### DATA EXTRACTS

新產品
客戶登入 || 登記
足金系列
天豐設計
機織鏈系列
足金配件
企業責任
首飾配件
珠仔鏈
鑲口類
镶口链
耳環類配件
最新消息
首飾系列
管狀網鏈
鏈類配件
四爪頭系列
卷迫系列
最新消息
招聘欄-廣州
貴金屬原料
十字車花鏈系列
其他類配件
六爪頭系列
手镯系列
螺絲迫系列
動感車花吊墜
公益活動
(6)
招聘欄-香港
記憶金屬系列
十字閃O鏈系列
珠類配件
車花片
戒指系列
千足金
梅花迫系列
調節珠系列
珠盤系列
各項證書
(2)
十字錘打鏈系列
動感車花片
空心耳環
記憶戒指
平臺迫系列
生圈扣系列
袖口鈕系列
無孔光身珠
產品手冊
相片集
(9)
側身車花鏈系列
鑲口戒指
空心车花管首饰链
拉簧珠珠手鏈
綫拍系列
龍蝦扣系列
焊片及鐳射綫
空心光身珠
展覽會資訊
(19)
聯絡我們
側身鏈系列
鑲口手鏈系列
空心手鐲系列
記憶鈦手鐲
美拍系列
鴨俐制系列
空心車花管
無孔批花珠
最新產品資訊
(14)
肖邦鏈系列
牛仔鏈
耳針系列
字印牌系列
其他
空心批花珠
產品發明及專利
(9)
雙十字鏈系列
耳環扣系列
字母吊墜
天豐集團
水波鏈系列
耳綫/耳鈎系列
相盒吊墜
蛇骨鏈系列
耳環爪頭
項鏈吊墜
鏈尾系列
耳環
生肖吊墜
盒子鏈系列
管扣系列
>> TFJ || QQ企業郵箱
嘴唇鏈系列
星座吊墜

### HOW TO COMPLETE THIS TASK
Return every entry exactly; no line may be missing.

### SOLUTION FOR THIS EXERCISE
新產品
客戶登入 || 登記
足金系列
天豐設計
機織鏈系列
足金配件
企業責任
首飾配件
珠仔鏈
鑲口類
镶口链
耳環類配件
最新消息
首飾系列
管狀網鏈
鏈類配件
四爪頭系列
卷迫系列
最新消息
招聘欄-廣州
貴金屬原料
十字車花鏈系列
其他類配件
六爪頭系列
手镯系列
螺絲迫系列
動感車花吊墜
公益活動
(6)
招聘欄-香港
記憶金屬系列
十字閃O鏈系列
珠類配件
車花片
戒指系列
千足金
梅花迫系列
調節珠系列
珠盤系列
各項證書
(2)
十字錘打鏈系列
動感車花片
空心耳環
記憶戒指
平臺迫系列
生圈扣系列
袖口鈕系列
無孔光身珠
產品手冊
相片集
(9)
側身車花鏈系列
鑲口戒指
空心车花管首饰链
拉簧珠珠手鏈
綫拍系列
龍蝦扣系列
焊片及鐳射綫
空心光身珠
展覽會資訊
(19)
聯絡我們
側身鏈系列
鑲口手鏈系列
空心手鐲系列
記憶鈦手鐲
美拍系列
鴨俐制系列
空心車花管
無孔批花珠
最新產品資訊
(14)
肖邦鏈系列
牛仔鏈
耳針系列
字印牌系列
其他
空心批花珠
產品發明及專利
(9)
雙十字鏈系列
耳環扣系列
字母吊墜
天豐集團
水波鏈系列
耳綫/耳鈎系列
相盒吊墜
蛇骨鏈系列
耳環爪頭
項鏈吊墜
鏈尾系列
耳環
生肖吊墜
盒子鏈系列
管扣系列
>> TFJ || QQ企業郵箱
嘴唇鏈系列
星座吊墜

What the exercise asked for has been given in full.